In early 2012, Martensen and other executive employees were directed to attend a meeting with Koch and others at Koch’s “Bear Ranch” property near Aspen, Colorado.  The property is accessible only through a private road owned by Koch.  The meeting occurred at the end of March of 2012.

The visit to the ranch started out well enough.

The evening they arrived, they had dinner and spent the night.  The following day, the guests had breakfast, after which Koch invited them to tour “his nearby western town,” which was “a collection of approximately 50 buildings designed to replicate an authentic late-19th century western town.”

This was followed by a helicopter tour of the ranch and lunch in one of the “western town’s” meeting rooms.

After lunch, Martensen was escorted to a small room and interviewed “by two agents of Koch” for several hours.  During this interrogation, Martensen was accused of a “wide-ranging scheme” to defraud Koch “of millions of dollars.”

Afterward, Martensen was ordered into the back of an SUV, driven to the outskirts of the “western town,” and served with termination papers and a lawsuit – which Martensen claims was “designed to intimidate and silence [him] regarding his personal knowledge” of Koch and Oxbow’s illegal activities.

Hot Doc: Martensen v. Koch

Source: Thomson Reuters News & Insight – National Litigation

The SUV then returned to a cabin on the ranch.  Martensen was escorted inside and informed that “a sheriff is here to make sure you don’t wander off.”  From the window of the cabin, Martensen could see a marked police vehicle with a uniformed officer sitting inside.

Three hours later, Martensen was escorted to a small private airport in the Denver area over 200 miles away, despite requesting “to be driven to Aspen, which is 69.3 miles from Bear Ranch, because he had a scheduled flight from Aspen to San Francisco the next morning.”

After they arrived at the airport – at 2 a.m. – Martensen was then escorted onto a small, private plane manned by three agents of Koch, all of whom Martensen “believed to be armed.”

The plane arrived in Oakland, California at around 4 a.m., whereupon Martensen was told that there was a car waiting to take him to a nearby hotel.  He refused at this point and called a cab to come pick him up.  A cab arrived and Martensen left.

It turns out that the police officers were only at the ranch because they were told by the ranch manager that several employees were being fired, and that they wanted law enforcement there “in case things got out of control,” not because Martensen was under criminal investigation.

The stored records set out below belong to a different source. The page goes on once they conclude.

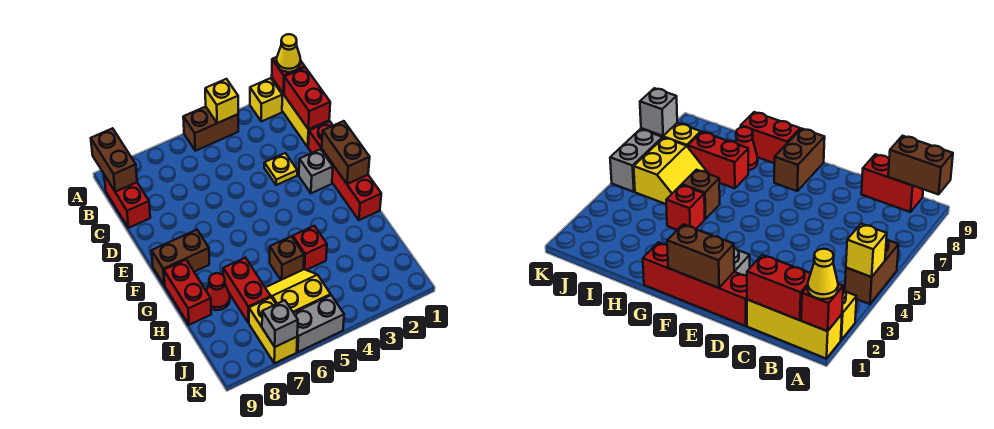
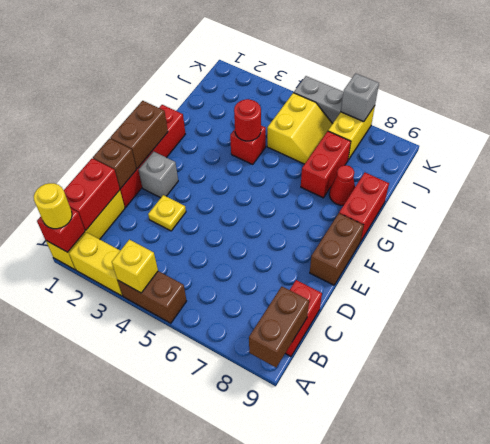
yellow cone A1 level 3 -> yellow round brick A1 level 3
yellow brick A2 level 1 -> yellow brick A2:A3 level 1
brown brick F8:F9 level 1 -> brown brick E9:F9 level 1
none -> red round brick H4 level 2
brown brick H5 level 1 -> brown brick D1 level 2
yellow slope I5:J6 level 1 top J -> yellow slope I5:J6 level 1 top 5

Martensen’s lawsuit, as you intentional tort buffs may have already guessed, is based on false imprisonment.

The actual lawsuit was filed in October of 2012.  Recently, though the court ruled on Koch’s Rule 12(b)(6) motion to dismiss for failure to state a claim.

The court dismissed (with leave to amend) Martensen’s § 1983 claim, since there was no allegation that the police officers were in on the scheme.

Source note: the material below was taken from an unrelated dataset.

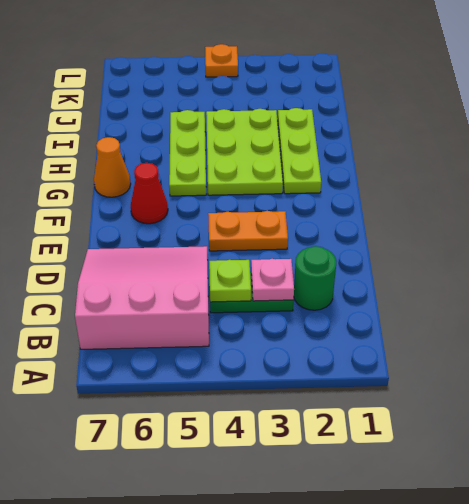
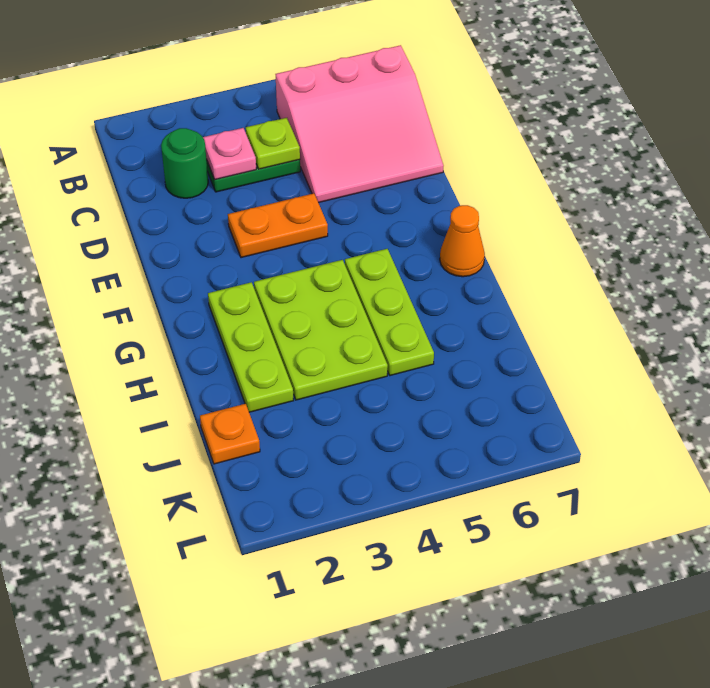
red cone F6 level 1 -> none
orange plate L4 level 1 -> orange plate J1 level 1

The other claims, of false imprisonment and civil conspiracy thereof, were upheld.

Koch’s main contention in arguing for their dismissal was that, during the alleged imprisonment, Martensen never “asked to leave, tried to leave, expressed fear of harm or was threatened with force.”

The court was unmoved by this argument, stating that Martensen did, in fact, ask to leave (when he asked to be taken to Aspen for his flight).  In addition, the court noted that Koch “does not explain how this implicit threat of arrest if [Martensen] were to attempt to ‘wander off’ fails to allege confinement.”

The court further noted the heavy seclusion of the ranch and the fact that Martensen believed some of his escorts to be armed.

So the case is likely to head into discovery now, although I wouldn’t bet that it will ever get to trial.  I seriously doubt that Bill Koch wants actual evidence to support claims that he was involved in the kidnapping of an executive who was contemplating whistleblowing over the company’s unlawful practices.

Either way, Martensen will always have a story to tell about one of the worst firings from a job ever.